L'armée allemande était certes bien préparée et dotée de moyens nouveaux. Elle a mené à Eben-Emael, la deuxième opération parachutée de l’histoire, la première avait été son attaque de la Norvège un mois plus tôt. Elle a aussi, pour la première fois dans l’histoire, utilisé des planeurs et des explosifs à charge creuse.

Mais sa tâche a été facilitée par d'importants manquements côté belge. C'est ce que met crûment en lumière "Eben-Emael, l'autre vérité". Certaines fautes commises alors étaient connues, mais leur étendue réelle a surpris Hugues Wenkin lui-même : "Il y a eu énormément de manquements du côté belge. Mais je voudrais dire que ce n’est pas uniquement la garnison qui était dans les manquements, il y avait des manquements à tous les niveaux".

"Il y avait des manquements au niveau de l’état-major de l’armée belge qui, depuis le 1er janvier 1940, savait que le pays était menacé par une attaque aéroportée parce qu’il y avait un avion qui s’était crashé en Belgique avec des plans qui expliquaient un projet très concret d’une attaque aéroportée."

"Dans les faits, il n’y a pas d’instructions très claires qui ont été données par exemple au fort d’Eben-Emael pour défendre sa superstructure. Il y a également eu des problèmes au niveau de la division qui vient s’installer autour du fort d’Eben-Emael, qui arrive le 1er mai. Cette division devait normalement aider à la défense de la superstructure du fort. Dans les faits, non seulement elle ne met pas des mitrailleuses dirigées vers la superstructure du fort, mais quand elle doit contre-attaquer, sa contre-attaque est pour le moins inefficace."

"Ensuite, oui, il y a eu des manquements à l’intérieur du fort : des erreurs de commandements, des erreurs tactiques, qui peuvent être associées au stress de l’attaque proprement-dite, mais on ne peut pas dire qu’il y a eu un effet de surprise parce que le fort a été averti d’une menace potentielle à minuit trente, les Allemands arrivent trois heures trente après et il n’y a qu’un seul ouvrage sur la superstructure du fort capable de se défendre à ce moment-là."

Le rapport de 2000 pages de la commission de 1947

Cette "autre vérité", où Hugues Wenkin l’a-t-il trouvée ? "J’ai eu la chance de la découvrir aux archives de l’armée belge", explique l’auteur.

"Quand vous faites des recherches sur le sujet, quand vous vous présentez là-bas, la première chose qu’on vous donne, c’est ce qu’on donne à tous les historiens d’habitude et c’est déjà une bonne base.
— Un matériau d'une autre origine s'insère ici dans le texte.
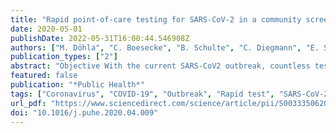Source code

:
 ```yaml
---
title: "Rapid point-of-care testing for SARS-CoV-2 in a community screening setting shows low sensitivity"
date: 2020-05-01
publishDate: 2022-05-31T16:00:44.546908Z
authors: ["M. Döhla", "C. Boesecke", "B. Schulte", "C. Diegmann", "E. Sib", "E. Richter", "M. Eschbach-Bludau", "S. Aldabbagh", "B. Marx", "A. -M. Eis-Hübinger", "R. M. Schmithausen", "H. Streeck"]
publication_types: ["2"]
abstract: "Objective With the current SARS-CoV2 outbreak, countless tests need to be performed on potential symptomatic individuals, contacts and travellers. The gold standard is a quantitative polymerase chain reaction (qPCR)–based system taking several hours to confirm positivity. For effective public health containment measures, this time span is too long. We therefore evaluated a rapid test in a high-prevalence community setting. Study design Thirty-nine randomly selected individuals at a COVID-19 screening centre were simultaneously tested via qPCR and a rapid test. Ten previously diagnosed individuals with known SARS-CoV-2 infection were also analysed. Methods The evaluated rapid test is an IgG/IgM–based test for SARS-CoV-2 with a time to result of 20 min. Two drops of blood are needed for the test performance. Results Of 49 individuals, 22 tested positive by repeated qPCR. In contrast, the rapid test detected only eight of those positive correctly (sensitivity: 36.4%). Of the 27 qPCR-negative individuals, 24 were detected correctly (specificity: 88.9%). Conclusion Given the low sensitivity, we recommend not to rely on an antibody-based rapid test for public health measures such as community screenings."
featured: false
publication: "*Public Health*"
tags: ["Coronavirus", "COVID-19", "Outbreak", "Rapid test", "SARS-CoV-2"]
url_pdf: "https://www.sciencedirect.com/science/article/pii/S0033350620301141"
doi: "10.1016/j.puhe.2020.04.009"
---
```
Mais ce travail avait été écrit après-guerre, il y a des informations qui sont rigoureusement exactes, par contre elles étaient lacunaires sur la chute du fort."

"J’avais entendu parler d’un dossier, le dossier de la commission des forts, faite en 1947, pour analyser pourquoi les forts sont tombés aussi vite. J’ai demandé ce dossier en 2010. J’ai dû montrer patte blanche et j’ai fini par l’avoir. Ces 2000 pages de dossier révèlent en fait tout ce qui s’est passé."

Tuer le mythe

Le contenu de ce dossier a ébahi Hugues Wenkin. Pour lui, il était important de faire connaître cette "autre vérité" : "C’est une tache indélébile dans notre histoire militaire. Je suis belge, et fier de l’être, et je suis, à la limite, triste que cela fasse autant de bruit. Mais comme les Allemands ont tiré un mythe d’Eben-Emael, ils sont à la base de la création de ce mythe. Ils l’ont utilisé à des fins de propagande. Ne pas tuer ce mythe, c’est laisser survivre les mensonges nazis encore à notre époque".

Hugues Wenkin donnera des conférences sur le sujet le 29 mai à 16 heures au fort d'Eben-Emael et le 9 juin prochain à 20 heures à l'administration communale d'Aywaille.